* EXERCISE *
Write the records out exactly, so that no picture remains in the copy.

Camera intrinsics data:
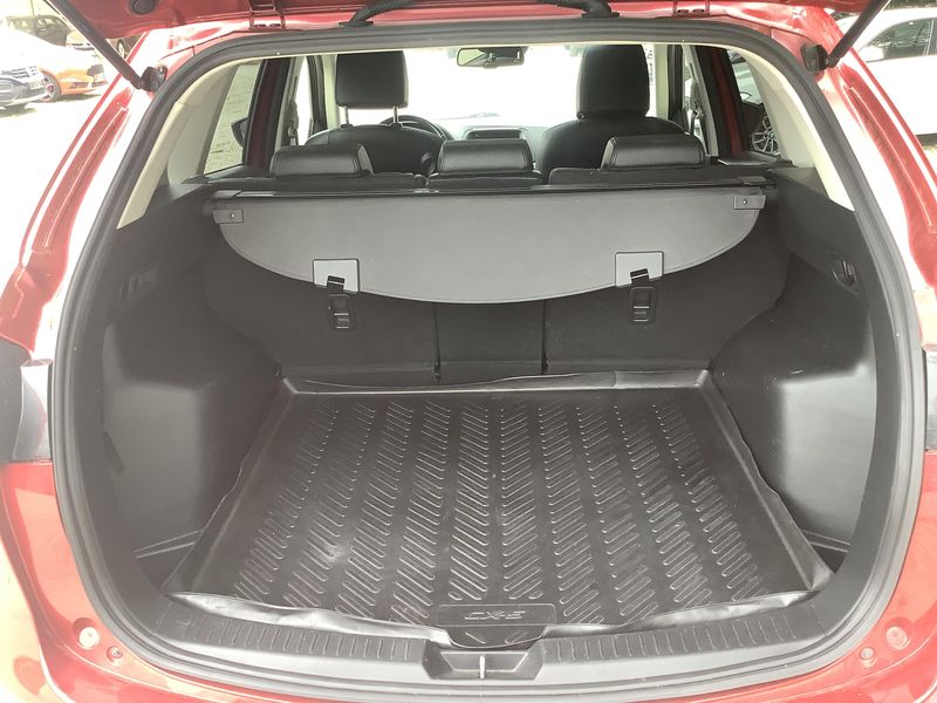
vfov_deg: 45.4
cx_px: 468
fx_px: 839
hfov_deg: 58.4
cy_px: 352
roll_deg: +0.9
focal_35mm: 31
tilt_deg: -22.5
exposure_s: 1/100
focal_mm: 3.3
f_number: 2.4
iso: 80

* SOLUTION TO THE PROBLEM *
vfov_deg: 45.4
cx_px: 468
fx_px: 839
hfov_deg: 58.4
cy_px: 352
roll_deg: +0.9
focal_35mm: 31
tilt_deg: -22.5
exposure_s: 1/100
focal_mm: 3.3
f_number: 2.4
iso: 80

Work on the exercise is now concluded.